Much of what historians know about Persia is gleaned from the propaganda Persian kings left behind. The conquest of Babylon produced an outstanding example - the “Cyrus Cylinder,” a pillar covered in a proclamation that Cyrus commissioned after the conquest of Babylon.
Cyrus continued the practice of finding loyal leaders and treating his conquered enemies fairly, which kept uprisings against him to a minimum. He then pushed into Central Asia, in present-day Afghanistan, conquering all of what constituted the “known world” in that region. To the northeast were the steppes, home of a steppe nomad people called the Scythians, whom the Persians would go on to fight for centuries (Cyrus himself died in battle against the Scythians in 530 BCE - he was 70 years old at the time).

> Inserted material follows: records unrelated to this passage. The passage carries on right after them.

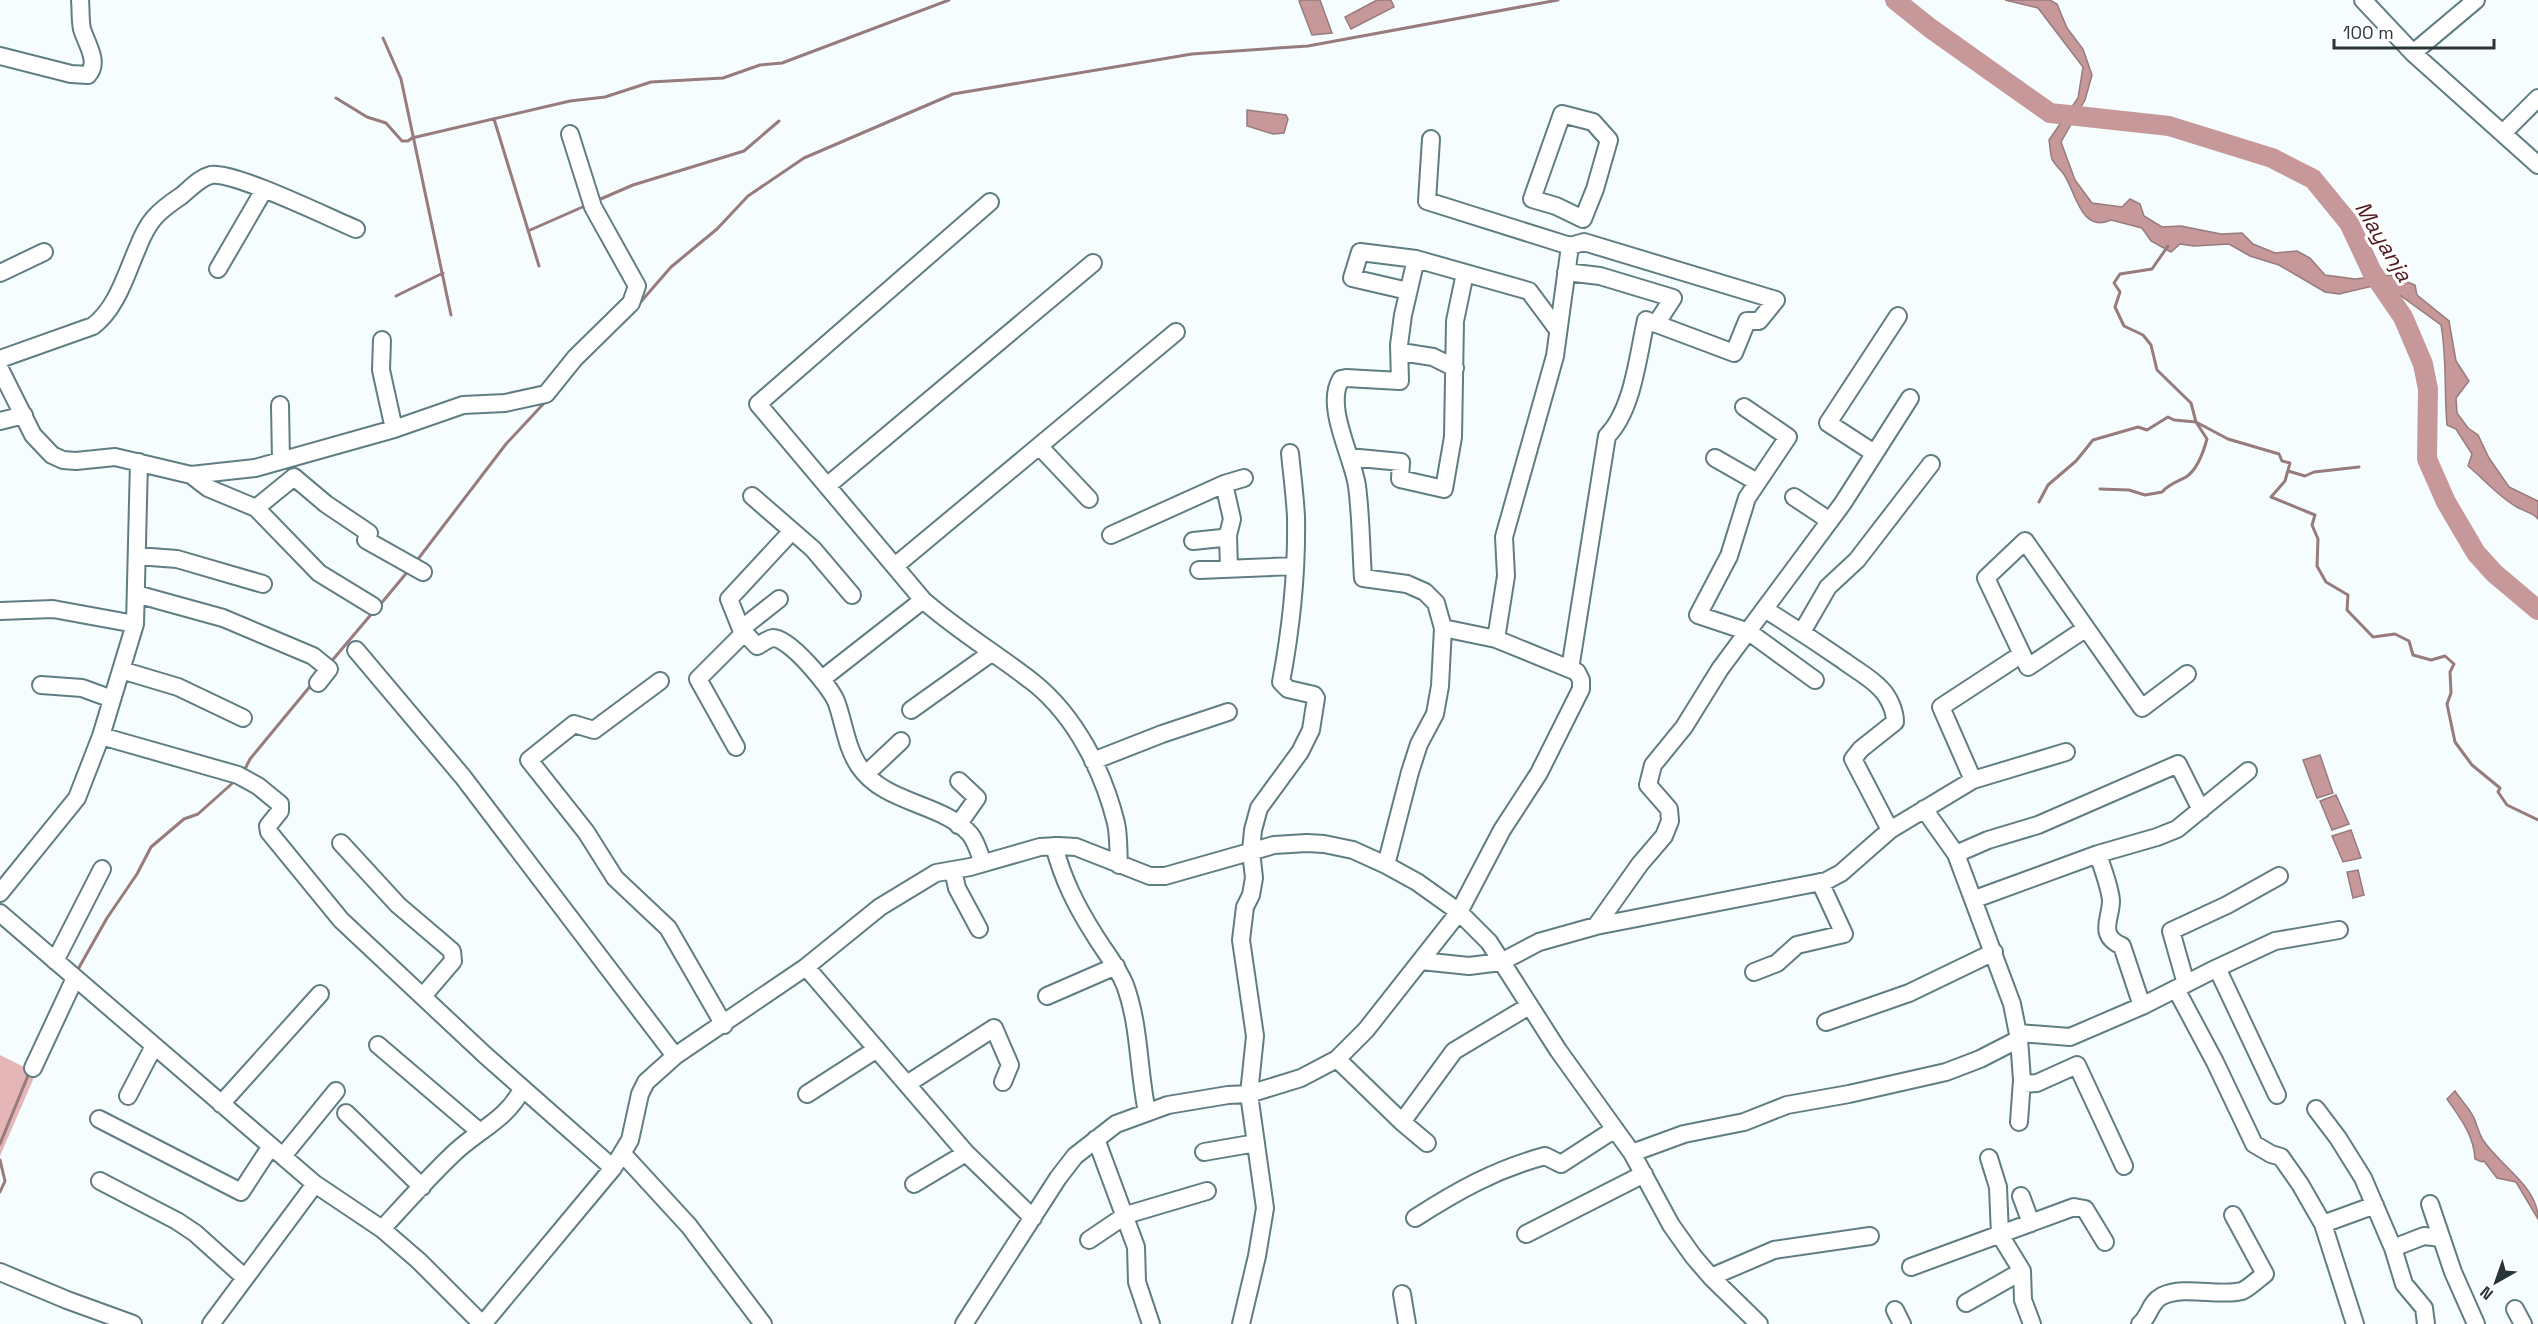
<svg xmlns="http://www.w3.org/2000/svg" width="2538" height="1324" font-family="'Space Grotesk',sans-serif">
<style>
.forest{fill:#e5b6b8}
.water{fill:#c6989a;stroke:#977b7d;stroke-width:1.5}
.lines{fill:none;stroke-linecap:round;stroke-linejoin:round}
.stream{stroke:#977b7d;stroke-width:3}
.river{stroke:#c6989a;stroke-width:20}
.minor-casing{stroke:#5f7d83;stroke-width:20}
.minor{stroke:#fff;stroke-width:16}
.labels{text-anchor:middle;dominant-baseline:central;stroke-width:6;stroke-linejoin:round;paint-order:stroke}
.water-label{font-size:22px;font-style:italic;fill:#501820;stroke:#fff}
</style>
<rect width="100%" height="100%" fill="#f6fdfe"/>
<path class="forest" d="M0,1055L36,1073L0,1156Z"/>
<path class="water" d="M1301,0H1320L1332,33L1312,35L1299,1Z
M1377,0H1391L1394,7L1351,29L1345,17Z
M2005,0H2050L2057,4L2067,28L2083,49L2092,75L2085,100L2061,142L2075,180L2092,203L2122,207L2130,199L2140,204L2144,216L2162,227L2181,226L2221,234L2242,233L2253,244L2275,253L2297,251L2310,258L2325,275L2355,279L2391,275L2415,285L2417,295L2449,321L2456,361L2469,381L2456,398L2457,413L2468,428L2478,435L2489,458L2509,487L2538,501V519C2533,512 2525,512 2517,507C2499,497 2485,480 2468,466L2472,454L2456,429L2447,425C2444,392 2447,357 2441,325L2401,296L2377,285L2339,294L2325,292L2279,265L2250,256L2229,244L2194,246L2180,244L2171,252L2151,241L2142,228L2111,220C2082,233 2076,195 2066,178C2063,171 2055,166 2052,159C2050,153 2050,145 2049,140L2078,98L2083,67L2038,8Z
M1247,110L1286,115L1288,119L1284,133L1273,134L1247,126Z
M2320,755L2333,793L2317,798L2303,760Z
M2336,795L2349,824L2332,830L2320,801Z
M2351,830L2361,858L2343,862L2332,836Z
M2358,870L2364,895L2353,898L2347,872Z
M2455,1091C2461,1100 2470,1109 2474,1118C2477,1125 2479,1134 2483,1140C2499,1165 2538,1186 2538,1219L2516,1182L2497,1178L2484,1161L2482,1162L2475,1159C2474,1135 2460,1118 2447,1099Z"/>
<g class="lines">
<path class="stream" d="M383,38L401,79L451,315
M336,98L367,117L386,123L402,141H408L412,138L570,101L605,97L651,82L723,78L760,65L782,63L949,0
M494,119L539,266
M596,201L633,185L744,151L779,121
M528,231L587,205
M2168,246L2152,269L2120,274L2114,283L2120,292L2115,307L2124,326L2143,335L2151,345L2157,370L2191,403L2196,422L2228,439L2279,454L2282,461L2290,463L2285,481L2271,497L2315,515L2312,525L2318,539L2317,566L2326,582L2348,595L2347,610L2373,637L2395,634L2409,641L2413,655L2431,660L2445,656L2454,664L2450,672L2451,693L2447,704L2455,742L2472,765L2500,788L2498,792L2507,805L2538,820
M396,296L443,273
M638,305L671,267L717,229L748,196L804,158L953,94L1192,54L1308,46L1558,0
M2288,471L2305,476L2314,472L2359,467
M2039,502L2048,485L2076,461L2093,440L2138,427L2147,430L2168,417L2174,420L2196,422L2207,439C2204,450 2197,470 2186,477C2177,482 2169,484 2162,492L2145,495L2129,490L2100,489
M415,563L506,444L547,400
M379,606L409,570
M330,663L374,611
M244,771L250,759L312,684
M77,971L107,918L137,874L151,847L184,819L198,814L236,780
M0,1144L29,1073
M0,1160L5,1181L0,1192"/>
<path class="river" d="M1895,0L1930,28L2050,113L2169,126L2272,158L2313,179L2349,223L2372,272L2403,317L2423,364L2428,389L2427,459L2446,502L2476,553L2494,573L2538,610"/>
<g class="minor-casing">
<path id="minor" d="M2363,0L2413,53L2538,165
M2413,53L2476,0
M0,56L71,74L88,75C100,62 86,43 82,29C80,20 81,10 80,0
M1562,114L1593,122L1609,140L1595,189L1583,219L1556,206L1532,199Z
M2503,133L2538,98
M1431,139L1427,201L1570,246L1584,242L1776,300L1759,321H1747L1734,353L1646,320C1638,355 1633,410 1607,436L1570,669
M218,269L264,190
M1566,272L1600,276L1673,298L1656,324
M0,273L44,252
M1408,291L1352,278L1360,252L1416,259L1529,291L1558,330
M382,340L381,370L394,429
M1401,352L1433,357L1455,368
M0,359L93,326C117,308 126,274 138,247C148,221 157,212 181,196C190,189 199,178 211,175C234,171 329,218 356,229
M0,369L33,435L52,455L63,460L76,461L115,457L191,475L255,468L394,429L463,405L505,403L546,394L575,358L631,303L637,286L593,207L570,134
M280,405L281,461
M1744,407L1788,437L1747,498L1729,556L1698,615L1749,632L1815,680
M0,421L24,415
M1039,446L1089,499
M1874,453L1828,423L1898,316
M1349,457L1401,462L1400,479L1444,489L1453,437L1455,321L1465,273
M1715,458L1757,482
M191,475L208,488L256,508L319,573L373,606
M827,486L1093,263
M752,496L813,549L852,595
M1794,497L1830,521
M256,508L294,477L326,504L369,533L366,540L423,572
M792,531L729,599L741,629L757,646C762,644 767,639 773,638C790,638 829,686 836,701C844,722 846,747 859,766C884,804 943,803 970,834C977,843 979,853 983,863
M1111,535L1224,484L1244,478
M1228,535L1229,568
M1193,541L1222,538L1228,535L1232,519L1224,484
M137,556L177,559L263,584
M895,566L1176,332
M1199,570L1294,566
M136,594L223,618L313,656L329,669L318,683
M923,600L758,404L990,202
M1766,610C1792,626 1818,643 1844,661C1856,670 1871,678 1881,689C1889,697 1895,711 1895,722L1861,749L1853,759L1890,830
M0,611L53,609L135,624
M741,629L779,599
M2085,629L2028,667L1986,578L2025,541L2142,708L2187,674
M1802,632L1828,587L1857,560L1931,464
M1496,639L1506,576L1504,537L1555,356L1570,246
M356,650L463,777L675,1056
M121,670L178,687L243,718
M822,679L923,600C958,631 997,654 1034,683C1076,717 1103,771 1116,823C1119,837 1118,851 1119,865
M660,681L594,730L574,724L529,760L586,832L615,878L668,928L724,1025
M41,685L82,688L112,699
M911,710L991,653
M101,736L238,775L258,786L280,804V811L268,826L269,832L341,920L485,1055L613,1168
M736,747L698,679L744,633
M1093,761L1162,734L1228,712
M866,774L901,741
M1973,780L1941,707L2022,654
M1924,809L1956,854L2012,1004L2019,1039L2022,1080L2019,1122
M958,825L977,798L959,781
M341,843L398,905L452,951L453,961L423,996
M1054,846C1063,879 1075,904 1094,934C1104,951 1117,965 1125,985C1140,1026 1138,1069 1147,1112
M1956,854L1988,840L2038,825L2178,764L2201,810
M2098,854C2102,868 2110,886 2111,901C2111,919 2097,935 2122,946L2142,1006
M1386,865L1410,772L1419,744L1435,714L1440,686L1443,628L1436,603L1425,592L1407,584L1363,578C1361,548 1361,516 1357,486C1353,457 1324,406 1341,379L1346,378L1400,381L1399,345L1403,315L1416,259
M953,870L957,888L979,929
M0,893L77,798L101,736L135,624L139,462
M1975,899L2098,854L2157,837L2177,829L2248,771
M0,913L315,1184L382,1229L419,1261L482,1324
M1596,926L1640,864L1664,836L1670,821L1669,809L1648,785L1653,765L1684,727L1720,669L1843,503L1910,398
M55,961L102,869
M1421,961L1469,966L1501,962L1539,942L1596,926L1826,881L1841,873L1890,830L1973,780L2066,752
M806,967L966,1153L1033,1218
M2217,968L2277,1095
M1754,972L1777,963L1797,945L1844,934L1820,882
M2186,984L2171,931L2227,905L2279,876
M2176,989L2215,1062L2254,1144L2271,1154L2281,1157L2300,1184L2323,1224L2355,1324
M1047,996L1116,966
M1826,1022L1909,993L1994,952
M2018,1033L2070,1037L2142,1006L2217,968L2275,941L2339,930
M378,1045L480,1132
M1337,1059L1402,1122L1427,1143
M33,1068L75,978
M907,1084L994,1028L1010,1065L1003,1082
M2022,1084L2037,1083L2077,1065L2124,1166
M807,1094L877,1049
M128,1096L154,1046
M221,1104L320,994
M2316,1109L2338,1138L2363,1178L2393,1248L2404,1284L2424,1308L2426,1324
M346,1113L422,1187
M99,1119L241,1192L271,1146
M1402,1122L1454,1051L1529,1006
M1096,1139L1136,1247L1137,1282L1151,1324
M1204,1152L1256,1143
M622,1153L689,1226L763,1324
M1632,1153L1684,1134L1744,1122L1787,1105L1849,1094L1946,1072L1980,1059L2019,1039
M283,1156L336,1091
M1989,1158L1998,1187L2000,1235L2022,1271L2023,1300L2032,1324
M100,1181L177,1221L195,1233L244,1277
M914,1184L966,1153
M2021,1196L2031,1223
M2430,1204L2453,1272L2476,1324
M1415,1218C1457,1191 1496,1169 1545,1156L1561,1164L1615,1129
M2323,1224L2375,1205
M382,1229C405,1204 428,1178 452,1155C476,1131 507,1120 522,1089
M1526,1234L1644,1174
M1089,1240L1126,1215L1207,1191
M2393,1248L2424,1236L2441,1238
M1911,1267L2074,1207L2085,1209L2105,1242
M0,1272L67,1300L133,1324
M1711,1277L1774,1250L1870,1236
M1402,1294L1407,1324
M1966,1303L2022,1271
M2515,1309L2523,1324
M1895,1310L1902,1324
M211,1324L315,1184
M483,1324L613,1168L630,1140L640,1094L646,1082L675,1056L806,967L880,907L936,873L970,867L1040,847L1058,846L1076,847L1150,876H1165L1274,845L1307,843L1324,844L1353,850L1386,865L1417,882L1459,912L1489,942L1558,1050L1632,1153L1671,1225L1693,1256L1711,1277L1759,1324
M964,1324L1058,1178L1075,1156L1116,1124L1168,1105L1228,1095L1249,1094L1301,1078L1337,1059L1366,1030L1459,912L1502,830L1539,773L1581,689V680L1577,672L1496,639L1443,628
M1241,1324L1257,1256L1265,1208L1249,1094L1255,1036L1241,940L1245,907L1251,895L1254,878L1251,851L1253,830L1259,808L1300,752L1311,730L1316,698L1314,695L1288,689L1281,682C1291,629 1297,572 1296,517C1295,496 1292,474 1290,453
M2140,1324C2150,1316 2149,1303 2162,1296C2185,1285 2218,1297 2242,1291C2249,1288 2258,1279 2265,1274L2233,1215"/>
</g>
<use href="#minor" class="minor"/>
</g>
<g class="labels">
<g class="water-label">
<text transform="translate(2384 241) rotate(59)">Mayanja</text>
</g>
</g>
<g transform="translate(2496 1282) rotate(220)" stroke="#ffffff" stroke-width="4.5" paint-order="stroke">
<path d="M0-4.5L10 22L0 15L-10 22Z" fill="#293639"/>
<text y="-9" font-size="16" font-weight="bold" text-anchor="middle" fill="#293639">N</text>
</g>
<path d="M2334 39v9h160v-9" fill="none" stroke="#293639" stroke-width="3"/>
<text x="2343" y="39" font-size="18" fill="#293639" stroke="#ffffff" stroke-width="4.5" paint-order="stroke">100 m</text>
</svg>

Cyrus was followed by his son Cambyses II. Cambyses led the Persian armies west, conquering both the rich Phoenician cities of the eastern Mediterranean coast and Egypt. He was installed as pharaoh in Egypt, again demonstrating Persian respect for local traditions. Thus, in less than thirty years, Persia had gone from an obscure kingdom in the middle of the Iranian plateau to the largest land empire in the entire world, bigger even than China (under the Eastern Zhou dynasty) at the time. Cambyses died not long after, in 522 BCE, under somewhat mysterious circumstances – he supposedly fell on his sword while getting off of his horse.
In 522, following Cambyses’ death, Darius I became king (r. 521 – 486 BCE). Darius came to power after leading a conspiracy that assassinated Cambyses’ younger brother Bardiya, who had briefly ruled. By the time Darius seized the throne, the Persian Empire was already too large to rule effectively; it was bigger than any empire in the world to date but there was no infrastructure or government sufficient to rule it consistently. Darius worked to change that. He expanded the empire further and, more importantly, consolidated royal power. He improved infrastructure, established a postal service, and standardized weights, measures, and coinage. He set up a uniform bureaucracy and system of rule over the entire empire to standardize taxation and make it clear what was expected of the subject areas.
Darius inherited the conquests of his predecessors, and he personally oversaw the conquest of the northern part of the Indus river valley in northwestern India, thus marking the first time in world history when one state ruled over three of the major river systems of ancient history (i.e. the Nile, Mesopotamia, and the Indus). In 513 BCE he oversaw a gigantic invasion of Central Asia to try to end the raids of the Scythians once and for all; he was forced to retreat without winning a decisive victory, but his army was still intact and he had added Thrace (present-day Bulgaria) to the empire.
Darius was also interested in seizing more territory to the west, conquering the remaining Greek colonies on the coast of Anatolia. In 499 BCE several Ionian Greek poleis rose against the Persians and successfully secured Athenian aid. Several years of fighting followed, with the Persians eventually crushing the rebellion in 494 BCE (the Persians deported many of the Greek rebels to India as punishment). Athens’ decision to support the rebellion angered the Persians, however, and Darius began to plan a full-fledged invasion of Greece.